== Work to be completed ==
Rewrite the data from the line with "sample entry 0.44" up to and including the line with "Log entry: 24 kg", changing "surveyor" to "inspector" and leaving the rest unchanged.

== The input ==
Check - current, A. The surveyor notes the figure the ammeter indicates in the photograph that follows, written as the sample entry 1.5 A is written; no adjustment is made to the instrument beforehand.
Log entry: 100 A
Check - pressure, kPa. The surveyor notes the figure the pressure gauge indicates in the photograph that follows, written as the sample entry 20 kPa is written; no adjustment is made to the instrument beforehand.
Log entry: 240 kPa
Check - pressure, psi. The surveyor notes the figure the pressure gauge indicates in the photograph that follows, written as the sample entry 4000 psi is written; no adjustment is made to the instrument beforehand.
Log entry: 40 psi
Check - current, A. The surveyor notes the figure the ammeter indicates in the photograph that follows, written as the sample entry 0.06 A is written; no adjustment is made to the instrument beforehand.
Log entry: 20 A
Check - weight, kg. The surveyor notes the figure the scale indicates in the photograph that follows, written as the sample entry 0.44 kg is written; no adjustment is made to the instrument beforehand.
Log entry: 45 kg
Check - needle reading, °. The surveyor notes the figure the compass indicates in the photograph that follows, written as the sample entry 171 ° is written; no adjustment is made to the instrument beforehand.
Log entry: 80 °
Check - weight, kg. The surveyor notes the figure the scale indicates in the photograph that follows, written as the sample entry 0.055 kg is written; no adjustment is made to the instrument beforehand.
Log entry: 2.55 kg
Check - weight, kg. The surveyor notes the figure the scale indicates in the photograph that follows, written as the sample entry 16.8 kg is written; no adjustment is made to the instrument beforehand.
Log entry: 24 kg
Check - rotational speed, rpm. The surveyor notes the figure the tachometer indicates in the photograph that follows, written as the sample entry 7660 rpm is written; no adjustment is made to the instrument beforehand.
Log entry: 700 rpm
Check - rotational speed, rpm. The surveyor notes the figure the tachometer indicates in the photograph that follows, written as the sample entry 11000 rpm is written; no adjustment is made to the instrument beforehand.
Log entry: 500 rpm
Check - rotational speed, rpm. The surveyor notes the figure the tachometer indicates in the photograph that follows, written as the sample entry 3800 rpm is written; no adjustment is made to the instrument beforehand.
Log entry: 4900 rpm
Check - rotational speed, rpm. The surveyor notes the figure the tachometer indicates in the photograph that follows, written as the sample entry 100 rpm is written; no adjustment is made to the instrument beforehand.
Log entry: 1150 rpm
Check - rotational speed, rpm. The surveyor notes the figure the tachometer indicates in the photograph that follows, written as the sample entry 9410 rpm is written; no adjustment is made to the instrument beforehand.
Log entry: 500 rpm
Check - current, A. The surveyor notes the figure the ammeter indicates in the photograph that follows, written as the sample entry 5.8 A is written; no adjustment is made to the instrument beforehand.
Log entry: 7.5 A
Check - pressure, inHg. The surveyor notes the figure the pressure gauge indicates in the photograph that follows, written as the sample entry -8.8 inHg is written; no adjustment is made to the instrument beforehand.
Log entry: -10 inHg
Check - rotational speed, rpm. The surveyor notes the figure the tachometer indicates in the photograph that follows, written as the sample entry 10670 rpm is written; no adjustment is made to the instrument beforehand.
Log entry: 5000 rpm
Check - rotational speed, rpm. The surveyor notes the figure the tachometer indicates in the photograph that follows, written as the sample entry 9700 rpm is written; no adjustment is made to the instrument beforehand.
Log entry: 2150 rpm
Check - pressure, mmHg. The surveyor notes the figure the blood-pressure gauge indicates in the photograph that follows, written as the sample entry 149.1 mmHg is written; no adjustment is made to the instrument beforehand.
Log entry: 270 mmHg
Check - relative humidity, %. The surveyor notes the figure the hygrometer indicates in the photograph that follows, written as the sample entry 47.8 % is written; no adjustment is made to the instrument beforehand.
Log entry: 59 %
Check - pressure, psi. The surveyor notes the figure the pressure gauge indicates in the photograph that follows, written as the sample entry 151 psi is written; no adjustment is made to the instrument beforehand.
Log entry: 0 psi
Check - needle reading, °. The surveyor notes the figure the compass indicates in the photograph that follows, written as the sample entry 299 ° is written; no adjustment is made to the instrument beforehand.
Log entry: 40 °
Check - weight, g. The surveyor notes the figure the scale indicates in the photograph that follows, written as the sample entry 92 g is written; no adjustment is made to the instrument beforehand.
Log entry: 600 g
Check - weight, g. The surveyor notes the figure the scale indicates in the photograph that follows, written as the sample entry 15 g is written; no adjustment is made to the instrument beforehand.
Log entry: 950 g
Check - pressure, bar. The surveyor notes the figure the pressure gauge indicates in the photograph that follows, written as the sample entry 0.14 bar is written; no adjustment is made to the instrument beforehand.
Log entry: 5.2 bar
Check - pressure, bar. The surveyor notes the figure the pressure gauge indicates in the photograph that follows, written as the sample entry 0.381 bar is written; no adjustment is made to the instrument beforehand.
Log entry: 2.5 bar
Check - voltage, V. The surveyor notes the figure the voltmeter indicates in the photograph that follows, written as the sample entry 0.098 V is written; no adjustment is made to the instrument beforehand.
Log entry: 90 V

== Answer space ==
Check - weight, kg. The inspector notes the figure the scale indicates in the photograph that follows, written as the sample entry 0.44 kg is written; no adjustment is made to the instrument beforehand.
Log entry: 45 kg
Check - needle reading, °. The inspector notes the figure the compass indicates in the photograph that follows, written as the sample entry 171 ° is written; no adjustment is made to the instrument beforehand.
Log entry: 80 °
Check - weight, kg. The inspector notes the figure the scale indicates in the photograph that follows, written as the sample entry 0.055 kg is written; no adjustment is made to the instrument beforehand.
Log entry: 2.55 kg
Check - weight, kg. The inspector notes the figure the scale indicates in the photograph that follows, written as the sample entry 16.8 kg is written; no adjustment is made to the instrument beforehand.
Log entry: 24 kg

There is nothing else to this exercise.